— Task item A —
Put the listing lines into a Markdown table with the columns Row and Line, starting with the first line of the listing and going on through the line containing "Firam ɗin Canvas", both included. Skip blank lines and leave the pictures out.

— Selected passage —
▬▬▬▬▬▬

This is what you want(Notice that you have to change your format)
import datetime
date_format = '2019-04-10'
date_time_obj = datetime.datetime.strptime(date_format, '%Y-%m-%d')
print(date_time_obj)
Here is an other example
import datetime
date_time_str = '2018-06-29 08:15:27.243860'
date_time_obj = datetime.datetime.strptime(date_time_str, '%Y-%m-%d %H:%M:%S.%f')
print('Date:', date_time_obj.date())
print('Time:', date_time_obj.time())
print('Date-time:', date_time_obj)
You can also do this
from datetime import datetime, timedelta
s = "20120213"
# you could also import date instead of datetime and use that.
date = datetime(year=int(s[0:4]), month=int(s[4:6]), day=int(s[6:8]))
print(date)
There are many ways to achieve what you want.
I am unexperienced with Python and am trying to parse all timestamps of the following csv as datetime objects in order to then perform functions on them (e.g. find timestamp differences etc.).
However, I can parse single lines but not the whole timestamp column. I am getting a 'KeyError: '2010-12-30 14:32:00' for the first date of the timestamp column, when reaching the line below my 'not working' comment.
Thanks in advance.
from datetime import datetime, timedelta
import pandas as pd
from dateutil.parser import parse
csvFile = pd.read_csv('runningComplete.csv')
column = csvFile['timestamp']
column = column.str.slice(0, 19, 1)
print(column)
dt1 = datetime.strptime(column[1], '%Y-%m-%d %H:%M:%S')
print(dt1)
dt2 = datetime.strptime(column[2], '%Y-%m-%d %H:%M:%S')
print(dt1)
dt3 = dt1 - dt2
print(dt3)
for row in column:
print(row)
Not working:
for row in column:
timestamp = datetime.strptime(column[row], '%Y-%m-%d %H:%M:%S')

▬▬▬▬▬▬

Stored data entries:
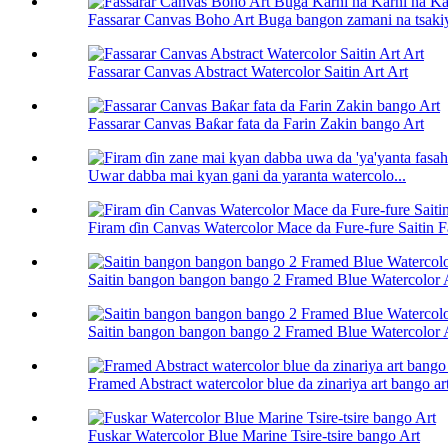
Fassarar Canvas Boho Art Buga bangon zamani na tsakiya
Fassarar Canvas Abstract Watercolor Saitin Art Art
Fassarar Canvas Baƙar fata da Farin Zakin bango Art
Uwar dabba mai kyan gani da yaranta watercolo...
Firam ɗin Canvas Watercolor Mace da Fure-fure Saitin 
Saitin bangon bangon bango 2 Framed Blue Watercolor 
Saitin bangon bangon bango 2 Framed Blue Watercolor 
Framed Abstract watercolor blue da zinariya art bango ar
Fuskar Watercolor Blue Marine Tsire-tsire bango Art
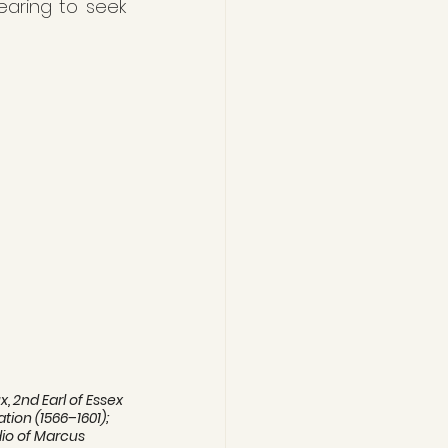
earing to seek 
 2nd Earl of Essex 
tion (1566–1601);  
udio of Marcus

▬▬▬▬▬▬

— Task item B —
In the thread about parsing timestamps, what is the name of the CSV file the asker reads with pandas?

— Written response A —
| Row | Line |
|---|---|
| 1 | Fassarar Canvas Boho Art Buga bangon zamani na tsakiya |
| 2 | Fassarar Canvas Abstract Watercolor Saitin Art Art |
| 3 | Fassarar Canvas Baƙar fata da Farin Zakin bango Art |
| 4 | Uwar dabba mai kyan gani da yaranta watercolo... |
| 5 | Firam ɗin Canvas Watercolor Mace da Fure-fure Saitin  |

— Written response B —
runningComplete.csv